**Work item:**
Repeat everything from the line containing "their impressive array" down to the line containing "ctive way to turn", with both of those lines included, and leave out the pictures.
(Entries shown begins)
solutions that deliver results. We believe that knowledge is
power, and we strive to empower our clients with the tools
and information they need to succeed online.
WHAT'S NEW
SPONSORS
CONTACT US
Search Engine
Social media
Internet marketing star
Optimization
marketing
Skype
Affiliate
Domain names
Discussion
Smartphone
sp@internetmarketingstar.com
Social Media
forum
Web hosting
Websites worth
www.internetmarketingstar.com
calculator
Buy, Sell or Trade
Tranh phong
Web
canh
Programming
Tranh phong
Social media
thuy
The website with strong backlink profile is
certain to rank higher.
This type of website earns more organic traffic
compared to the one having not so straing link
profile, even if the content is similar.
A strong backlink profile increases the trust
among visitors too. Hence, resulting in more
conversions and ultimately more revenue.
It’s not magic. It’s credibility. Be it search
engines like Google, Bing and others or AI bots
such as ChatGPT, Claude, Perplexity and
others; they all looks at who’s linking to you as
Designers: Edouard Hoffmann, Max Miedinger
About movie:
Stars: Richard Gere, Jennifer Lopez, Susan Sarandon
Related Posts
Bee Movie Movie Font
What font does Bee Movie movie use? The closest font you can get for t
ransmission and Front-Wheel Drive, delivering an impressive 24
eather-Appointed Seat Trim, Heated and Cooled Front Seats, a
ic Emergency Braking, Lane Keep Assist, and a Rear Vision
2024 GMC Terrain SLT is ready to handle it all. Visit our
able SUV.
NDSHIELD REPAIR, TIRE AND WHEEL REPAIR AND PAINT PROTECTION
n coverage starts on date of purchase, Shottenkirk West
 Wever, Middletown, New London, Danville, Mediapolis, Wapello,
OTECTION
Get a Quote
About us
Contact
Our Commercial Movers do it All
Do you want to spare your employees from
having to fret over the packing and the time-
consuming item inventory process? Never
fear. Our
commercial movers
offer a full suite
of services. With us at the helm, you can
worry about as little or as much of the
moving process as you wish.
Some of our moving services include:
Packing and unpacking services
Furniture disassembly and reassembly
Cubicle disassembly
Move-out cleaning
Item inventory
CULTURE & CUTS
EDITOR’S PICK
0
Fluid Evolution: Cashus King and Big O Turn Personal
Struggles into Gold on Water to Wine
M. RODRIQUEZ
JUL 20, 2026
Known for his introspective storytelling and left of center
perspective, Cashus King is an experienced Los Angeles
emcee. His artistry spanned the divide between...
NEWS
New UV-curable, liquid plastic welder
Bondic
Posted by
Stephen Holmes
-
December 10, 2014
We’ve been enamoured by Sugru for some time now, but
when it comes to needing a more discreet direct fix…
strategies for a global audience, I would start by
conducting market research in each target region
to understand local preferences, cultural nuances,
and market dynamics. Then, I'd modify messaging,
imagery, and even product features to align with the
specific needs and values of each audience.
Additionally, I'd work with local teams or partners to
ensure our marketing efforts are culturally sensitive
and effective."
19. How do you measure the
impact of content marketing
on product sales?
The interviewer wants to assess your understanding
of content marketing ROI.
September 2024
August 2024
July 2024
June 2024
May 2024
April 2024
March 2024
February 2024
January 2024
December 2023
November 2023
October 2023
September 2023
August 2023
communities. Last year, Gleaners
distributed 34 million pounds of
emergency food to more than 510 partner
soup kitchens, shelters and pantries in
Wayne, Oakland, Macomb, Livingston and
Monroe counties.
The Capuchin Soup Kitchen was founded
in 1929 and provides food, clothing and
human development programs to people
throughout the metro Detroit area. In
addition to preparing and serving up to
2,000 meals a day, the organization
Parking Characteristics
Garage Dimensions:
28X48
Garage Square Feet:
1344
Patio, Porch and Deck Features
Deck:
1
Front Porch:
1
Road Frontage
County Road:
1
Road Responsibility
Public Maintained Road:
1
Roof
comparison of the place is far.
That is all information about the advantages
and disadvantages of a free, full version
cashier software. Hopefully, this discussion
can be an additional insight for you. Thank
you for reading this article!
(Entries shown ends)
(Entries shown begins)
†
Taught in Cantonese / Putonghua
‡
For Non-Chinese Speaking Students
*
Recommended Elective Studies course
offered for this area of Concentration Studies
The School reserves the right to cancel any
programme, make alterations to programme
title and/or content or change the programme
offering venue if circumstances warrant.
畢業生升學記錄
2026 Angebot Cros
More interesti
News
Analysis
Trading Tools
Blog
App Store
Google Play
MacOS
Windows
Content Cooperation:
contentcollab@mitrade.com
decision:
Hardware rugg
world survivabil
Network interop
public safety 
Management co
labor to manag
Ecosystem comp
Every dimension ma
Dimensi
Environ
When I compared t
(Entries shown ends)
(Entries shown begins)
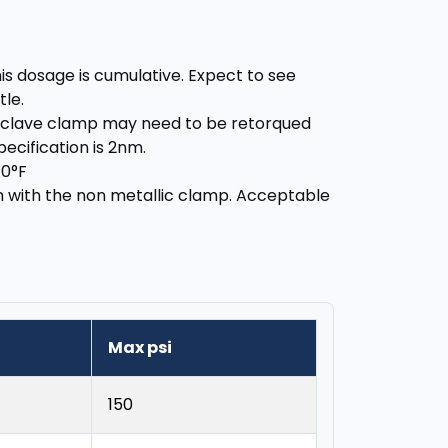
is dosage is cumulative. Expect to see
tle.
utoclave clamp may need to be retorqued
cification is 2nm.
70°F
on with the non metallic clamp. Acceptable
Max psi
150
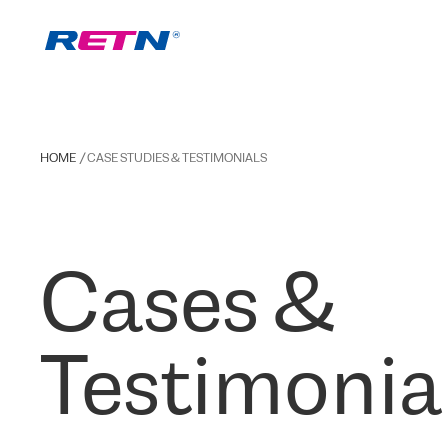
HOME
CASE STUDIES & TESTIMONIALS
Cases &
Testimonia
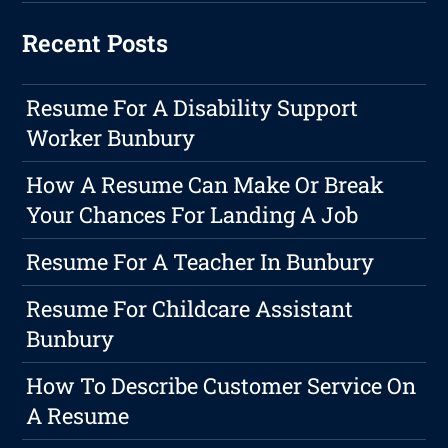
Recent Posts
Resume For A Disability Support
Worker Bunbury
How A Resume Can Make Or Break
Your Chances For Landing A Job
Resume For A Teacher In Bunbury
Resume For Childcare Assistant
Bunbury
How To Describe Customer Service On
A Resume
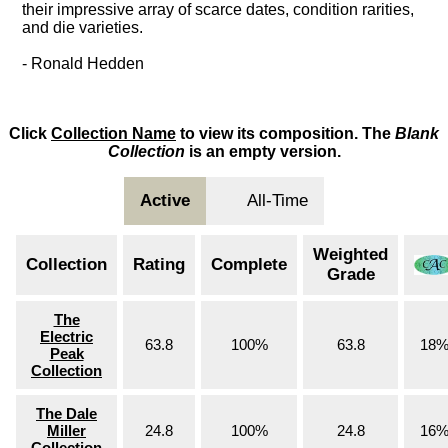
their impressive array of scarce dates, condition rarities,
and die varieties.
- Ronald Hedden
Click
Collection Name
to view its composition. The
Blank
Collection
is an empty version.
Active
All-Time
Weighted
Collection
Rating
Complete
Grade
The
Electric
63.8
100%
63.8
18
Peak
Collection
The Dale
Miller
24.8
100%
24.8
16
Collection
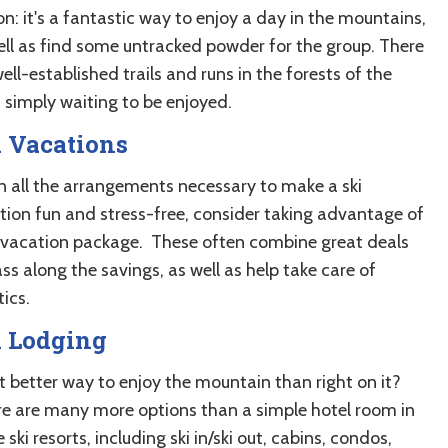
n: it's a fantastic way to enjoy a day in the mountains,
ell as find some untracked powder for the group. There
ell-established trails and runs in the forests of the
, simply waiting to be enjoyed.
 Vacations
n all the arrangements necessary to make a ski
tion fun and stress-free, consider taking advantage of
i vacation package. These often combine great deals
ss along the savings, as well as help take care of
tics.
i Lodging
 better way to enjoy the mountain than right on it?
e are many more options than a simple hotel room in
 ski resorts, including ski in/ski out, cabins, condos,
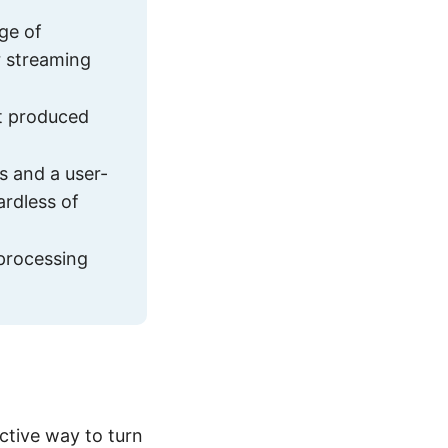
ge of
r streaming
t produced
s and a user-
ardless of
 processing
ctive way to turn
(Entries shown ends)
**Solution below:**
their impressive array of scarce dates, condition rarities,
and die varieties.
- Ronald Hedden
Click
Collection Name
to view its composition. The
Blank
Collection
is an empty version.
Active
All-Time
Weighted
Collection
Rating
Complete
Grade
The
Electric
63.8
100%
63.8
18
Peak
Collection
The Dale
Miller
24.8
100%
24.8
16
Collection
n: it's a fantastic way to enjoy a day in the mountains,
ell as find some untracked powder for the group. There
ell-established trails and runs in the forests of the
, simply waiting to be enjoyed.
 Vacations
n all the arrangements necessary to make a ski
tion fun and stress-free, consider taking advantage of
i vacation package. These often combine great deals
ss along the savings, as well as help take care of
tics.
i Lodging
 better way to enjoy the mountain than right on it?
e are many more options than a simple hotel room in
 ski resorts, including ski in/ski out, cabins, condos,
ge of
r streaming
t produced
s and a user-
ardless of
 processing
ctive way to turn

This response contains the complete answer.